If the couple locks in at 6.49% and put 20% down, they would pay an extra $265 per month compared with the lower rate offer last month — that comes to $84,600 over the life of a 30-year loan, according to Realtor.com.

A weaker spring season?

Higher mortgage rates coincide with the start of the spring homebuying period, when demand normally starts to pick up.

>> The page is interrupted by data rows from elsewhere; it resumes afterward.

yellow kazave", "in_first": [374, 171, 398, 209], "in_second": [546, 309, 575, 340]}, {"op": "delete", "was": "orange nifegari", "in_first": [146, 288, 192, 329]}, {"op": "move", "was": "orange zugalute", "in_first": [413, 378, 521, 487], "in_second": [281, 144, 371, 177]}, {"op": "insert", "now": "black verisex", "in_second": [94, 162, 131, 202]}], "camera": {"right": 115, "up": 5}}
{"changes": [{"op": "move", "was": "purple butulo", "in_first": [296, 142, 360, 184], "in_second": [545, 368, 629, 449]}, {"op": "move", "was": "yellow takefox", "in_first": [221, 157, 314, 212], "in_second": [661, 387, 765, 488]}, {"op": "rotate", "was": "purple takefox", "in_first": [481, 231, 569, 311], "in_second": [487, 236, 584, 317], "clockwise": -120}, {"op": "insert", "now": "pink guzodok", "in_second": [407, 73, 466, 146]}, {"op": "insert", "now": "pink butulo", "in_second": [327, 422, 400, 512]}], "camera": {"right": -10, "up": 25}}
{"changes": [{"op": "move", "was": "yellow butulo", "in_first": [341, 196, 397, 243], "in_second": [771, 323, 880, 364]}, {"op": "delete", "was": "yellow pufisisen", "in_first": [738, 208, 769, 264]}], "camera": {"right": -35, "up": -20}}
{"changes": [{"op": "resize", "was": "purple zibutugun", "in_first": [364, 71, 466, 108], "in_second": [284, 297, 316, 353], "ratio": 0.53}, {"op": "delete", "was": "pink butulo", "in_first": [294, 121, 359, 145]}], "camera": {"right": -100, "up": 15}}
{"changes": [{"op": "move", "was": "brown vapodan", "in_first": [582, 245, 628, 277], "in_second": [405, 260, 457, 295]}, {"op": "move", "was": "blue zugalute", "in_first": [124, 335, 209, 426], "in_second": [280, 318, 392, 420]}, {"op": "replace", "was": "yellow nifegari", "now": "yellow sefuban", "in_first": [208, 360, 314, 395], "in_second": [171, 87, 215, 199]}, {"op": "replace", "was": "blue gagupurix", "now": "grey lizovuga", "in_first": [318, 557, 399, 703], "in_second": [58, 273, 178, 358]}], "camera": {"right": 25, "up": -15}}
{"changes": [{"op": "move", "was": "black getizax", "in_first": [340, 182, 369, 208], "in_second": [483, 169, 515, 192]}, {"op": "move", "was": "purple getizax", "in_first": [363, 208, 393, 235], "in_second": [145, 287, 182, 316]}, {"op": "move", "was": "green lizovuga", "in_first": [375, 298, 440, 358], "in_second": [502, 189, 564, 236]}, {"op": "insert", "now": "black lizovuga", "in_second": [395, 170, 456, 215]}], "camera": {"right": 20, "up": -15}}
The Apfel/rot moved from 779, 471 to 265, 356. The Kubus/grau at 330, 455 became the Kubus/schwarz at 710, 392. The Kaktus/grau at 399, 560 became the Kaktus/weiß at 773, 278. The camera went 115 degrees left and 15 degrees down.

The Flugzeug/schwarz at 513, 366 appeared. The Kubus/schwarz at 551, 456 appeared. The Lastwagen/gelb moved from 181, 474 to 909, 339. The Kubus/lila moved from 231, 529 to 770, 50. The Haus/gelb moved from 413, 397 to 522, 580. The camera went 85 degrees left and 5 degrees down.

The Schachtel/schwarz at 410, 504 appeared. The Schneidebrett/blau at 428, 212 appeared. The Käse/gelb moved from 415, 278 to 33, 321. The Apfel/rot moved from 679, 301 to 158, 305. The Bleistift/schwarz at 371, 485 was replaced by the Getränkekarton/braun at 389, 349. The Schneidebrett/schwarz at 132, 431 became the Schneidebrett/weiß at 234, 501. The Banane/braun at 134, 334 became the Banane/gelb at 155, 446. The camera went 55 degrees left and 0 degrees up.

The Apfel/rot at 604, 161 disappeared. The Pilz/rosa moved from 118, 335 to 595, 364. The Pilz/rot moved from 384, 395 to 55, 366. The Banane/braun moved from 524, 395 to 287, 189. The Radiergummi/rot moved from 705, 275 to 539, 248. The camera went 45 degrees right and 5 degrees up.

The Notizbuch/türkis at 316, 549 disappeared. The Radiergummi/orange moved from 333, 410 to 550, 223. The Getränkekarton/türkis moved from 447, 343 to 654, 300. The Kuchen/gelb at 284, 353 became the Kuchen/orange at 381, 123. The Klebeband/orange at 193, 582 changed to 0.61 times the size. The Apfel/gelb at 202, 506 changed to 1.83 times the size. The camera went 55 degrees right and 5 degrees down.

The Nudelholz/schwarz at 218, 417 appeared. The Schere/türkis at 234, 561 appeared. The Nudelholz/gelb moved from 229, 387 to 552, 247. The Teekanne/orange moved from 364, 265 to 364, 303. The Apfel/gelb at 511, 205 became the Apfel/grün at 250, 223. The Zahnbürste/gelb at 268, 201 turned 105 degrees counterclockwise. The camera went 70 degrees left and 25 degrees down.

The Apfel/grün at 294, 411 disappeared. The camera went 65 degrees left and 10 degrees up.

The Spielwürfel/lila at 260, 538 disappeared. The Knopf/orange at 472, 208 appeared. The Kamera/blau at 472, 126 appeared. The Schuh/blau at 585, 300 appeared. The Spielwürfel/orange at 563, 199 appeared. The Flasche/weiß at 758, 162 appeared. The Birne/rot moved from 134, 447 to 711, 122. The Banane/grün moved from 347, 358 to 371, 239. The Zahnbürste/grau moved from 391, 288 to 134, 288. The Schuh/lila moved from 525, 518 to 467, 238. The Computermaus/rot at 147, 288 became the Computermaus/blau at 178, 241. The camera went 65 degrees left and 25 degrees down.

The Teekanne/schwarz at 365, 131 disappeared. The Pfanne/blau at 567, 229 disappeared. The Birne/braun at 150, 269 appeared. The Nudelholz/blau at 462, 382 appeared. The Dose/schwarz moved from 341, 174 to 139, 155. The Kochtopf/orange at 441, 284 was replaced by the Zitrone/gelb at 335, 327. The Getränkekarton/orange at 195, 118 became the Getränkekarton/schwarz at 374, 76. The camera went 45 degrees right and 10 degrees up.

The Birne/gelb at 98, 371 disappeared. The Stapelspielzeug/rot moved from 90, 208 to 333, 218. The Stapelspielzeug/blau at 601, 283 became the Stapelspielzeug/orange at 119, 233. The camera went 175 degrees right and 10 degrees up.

Experts had predicted a strong season, pointing to a modest increase in inventory, momentum in new construction and lower year-over-year listing prices.

The housing market was also eager to turn the page from last spring’s buying season, when President Trump’s “liberation day” tariffs sparked inflation and recession fears, according to Jake Krimmel, a senior economist at Realtor.com.

“This was going to be the year that the market rebounded in a noticeable way,” he told CBS News. “Conditions were forming for improved affordability.”

However, higher mortgage rates have muddied the picture, with Oxford Economics noting in a recent report that the Iran war’s effect on the housing market “will likely send many buyers and sellers to the sidelines.”

The Mortgage Bankers Association recently downgraded its outlook for home sales because of what it expects to be softer demand.

“A month ago, our forecast for 2026 was for an 8% increase in home sales compared to 2025. Now we’re looking for a 5% increase,” Fratantoni said.

Krimmel said it’s too soon to tell if higher mortgage rates will chill demand for housing, noting that “nothing is flashing red yet.” In some cases, rising mortgage rates could even encourage people to jump on an offer to lock in a better deal before costs rise, he added.

Still, some signs point to a slight slowdown in demand. The MBA’s seasonally adjusted purchase index, which tracks the volume of mortgage loan applications for new and existing homes, fell 3% on April 1 from a week earlier.